We Have Met the Enemy, and He is (Too Many of) Us
[From the blogpost “Too Many Social Scientists, Too Few Truths to Discover” by Jay P. Greene, posted at his blog]
“I’m teaching a seminar for the Honors College this semester on BS. It’s been a lot of fun and the students have been great. Last week we were discussing the prevalence of BS in social science. In particular, we were discussing the problems of file drawer and publication bias, p-hacking, and spurious relationships. While considering why there is so much of this BS in social science we stumbled upon a possible explanation: perhaps there are just too many social scientists under too much pressure to regularly discover and report truths about human behavior when there just aren’t enough truths to be discovered.”
“Roughly estimating, there are at least 2,000 institutions worldwide that give priority to research and expect their faculty to produce it regularly. And there are at least 50 active researchers in the social sciences at each of those institutions who depend on publishing novel insights about human beings, sometimes annually, in order to obtain and keep their jobs as well as receive promotions. In my back of the envelope calculation, there is demand for “discovering” roughly 100,000 true things about human behavior each year.”
“Now let’s consider the supply side. My general worldview is that there is a very limited number of universally true things we could say about human behavior. I’d wager that there are no more than several dozen true things that generally apply to human beings across time, place, and context. And perhaps there are several hundred more contingently true things, observations that would be true for specified groups of people in particular circumstances. The number of universally or contingently true observations we could make about human behavior may not exceed a thousand.”
“…If I’m right, several implications follow.

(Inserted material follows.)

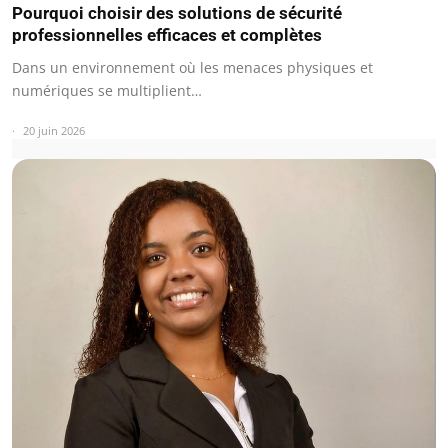
Pourquoi choisir des solutions de sécurité
professionnelles efficaces et complètes
Dans un environnement où les menaces physiques et
numériques se multiplient…
20 juin 2026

The prevalence of BS in social science, including replication problems, file-drawer and publication bias, p-hacking, etc…, cannot be addressed with improved training or enforcement of more rigorous standards. The pressure to make claims that are not really true is simply too great to be controlled by ethics or peers facing the same pressure.”
“…I don’t hold out much hope for the social sciences beginning to thin their ranks of researchers … But thinking about the mismatch between how many people are searching for generalizations about human behavior and how many valid generalizations they are able to find is still useful for diagnosing how the social sciences may have gone astray.”